The first thing that I want to address is the most concerning of the issues I would like to figure out.

The van has around 125K on it. The shade tree dealer that we bought it from thinks the timing belt would be changed by know but he didn't know.

Either the timing belt is around 25K over due or it only has 25K on it.

I haven't had any time to look in depth under the hood but does anyone know if there is a viewing window for the 4.0 engine timing belt?

I've seen a HOW-TO on a Chrysler forum on changing the timing belt of a Grand Caravan but I would prefer to not dig that deep if I don't need to. I might as well change the belt regardless if I get deep enough.

Any thoughts on how to check ahead of time to save myself a full day of wrenching on something that might not need to be worked on?


----------



## nater (Apr 10, 2000)

I'm pretty positive the 4.0L has no timing belt.

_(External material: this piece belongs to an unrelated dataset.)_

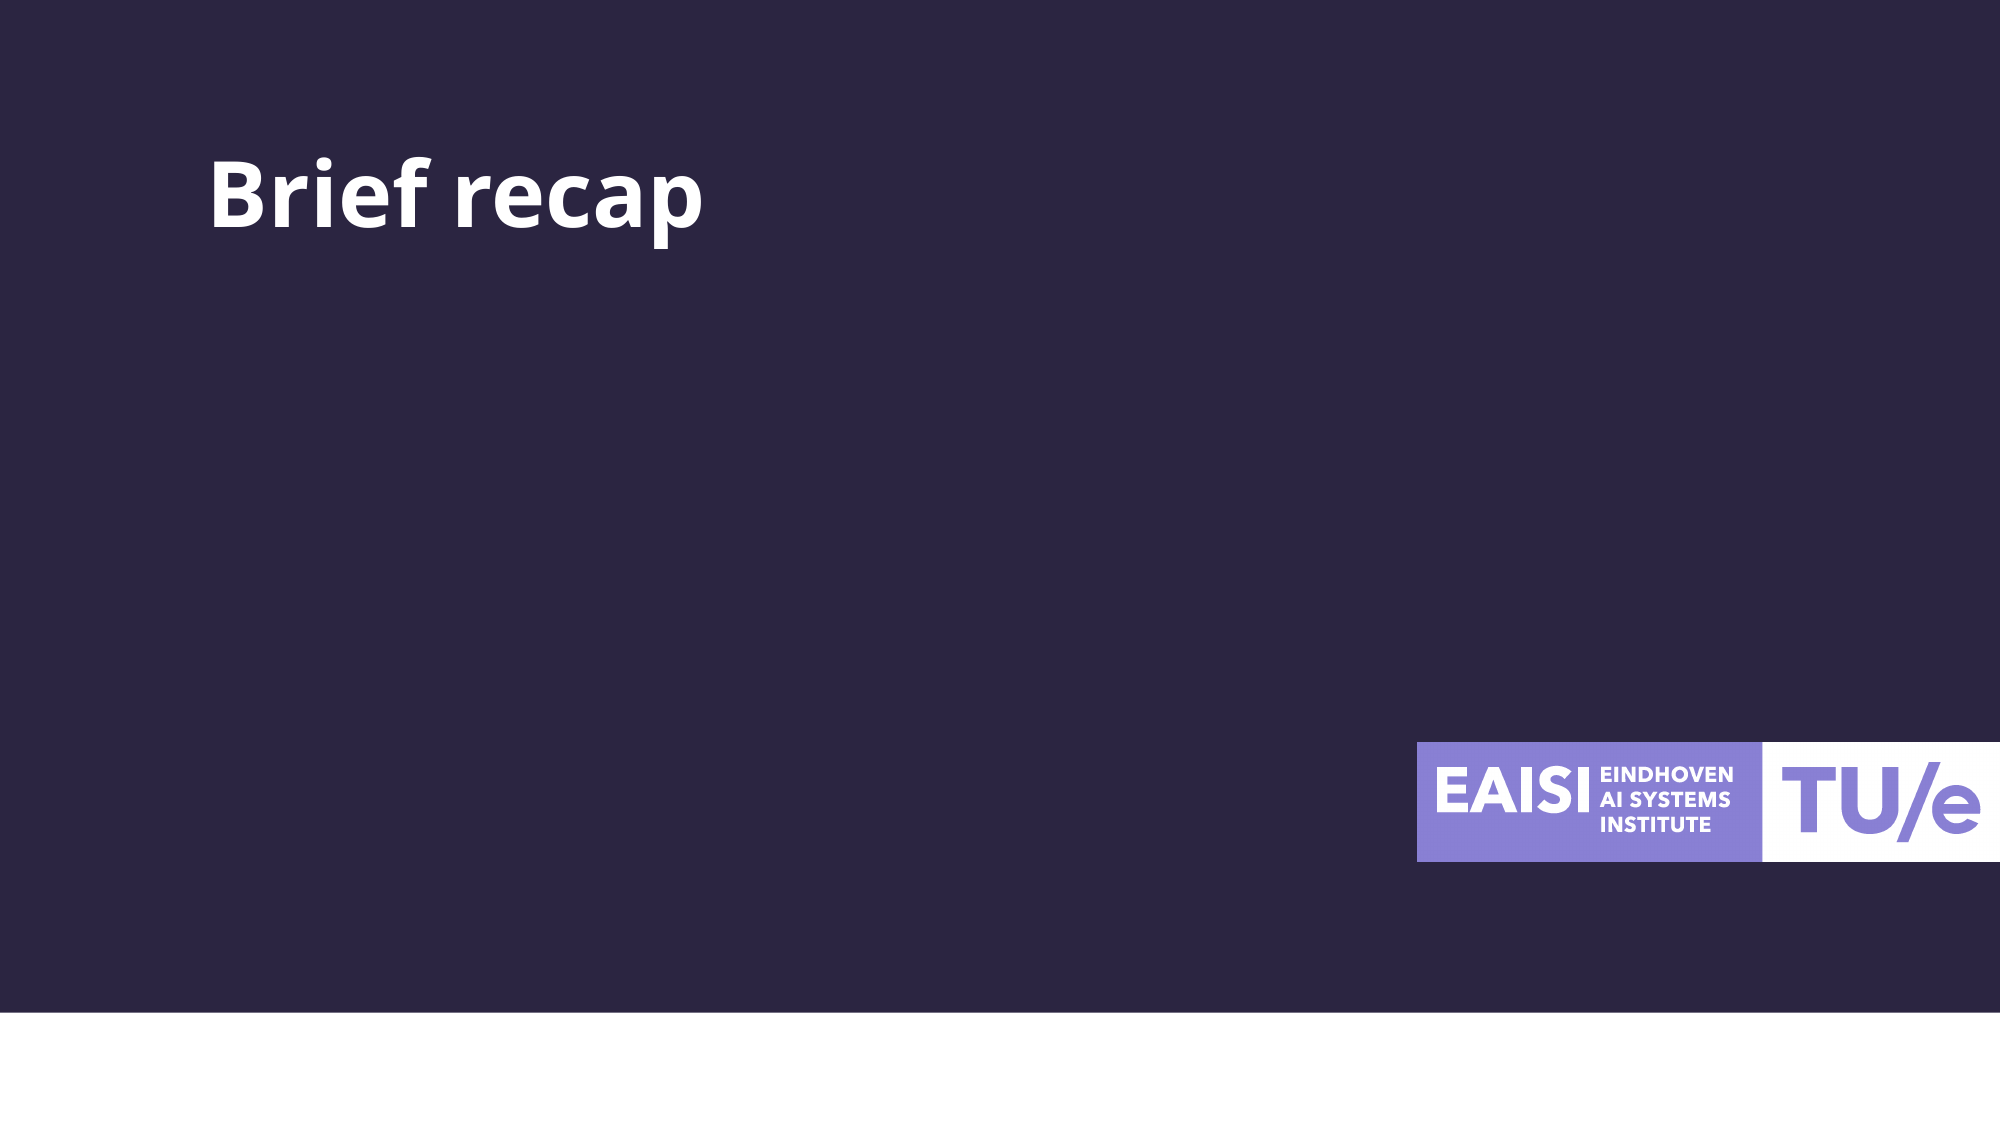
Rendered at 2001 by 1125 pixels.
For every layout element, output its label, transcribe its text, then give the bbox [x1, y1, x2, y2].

title Brief recap [206, 141, 1312, 583]
picture [1417, 742, 2000, 862]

It's chain driven. 


Sent from my iPhone using Tapatalk


----------



## MozartMan (Jul 31, 2010)

4.0 engine has timing belt.

https://www.thechryslerforums.com/threads/chrysler-4-0-liter-timing-chain-or-belt.9732/


----------



## nater (Apr 10, 2000)

MozartMan said:


> 4.0 engine has timing belt.
> 
> https://www.thechryslerforums.com/threads/chrysler-4-0-liter-timing-chain-or-belt.9732/


I guess I got some bad info from here:
http://www.allpar.com/mopar/38-40.html
Damn!!! I need to do my timing belt now! 










Sent from my iPhone using Tapatalk


----------



## Zambee500 (Jun 23, 2011)

The Chrysler 4.0L is SOHC based on the 3.5L engine and have timing belts. 

Not to be confused with the 4.0L straight 6 used in the Jeeps which is based on the AMC motor pre-dating the Chrysler acquisition of Jeep.

The 3.8L pushrod and the 3.6L pentastar used since 2011 MY both have timing chains.


----------



## JordanAMC (Mar 23, 2017)

Okay, so, getting back to the original post - is there a way to check the timing belt without removing the accessories and the entire timing cover (ya know, like the old 3000GTs with the inspection cover)?


----------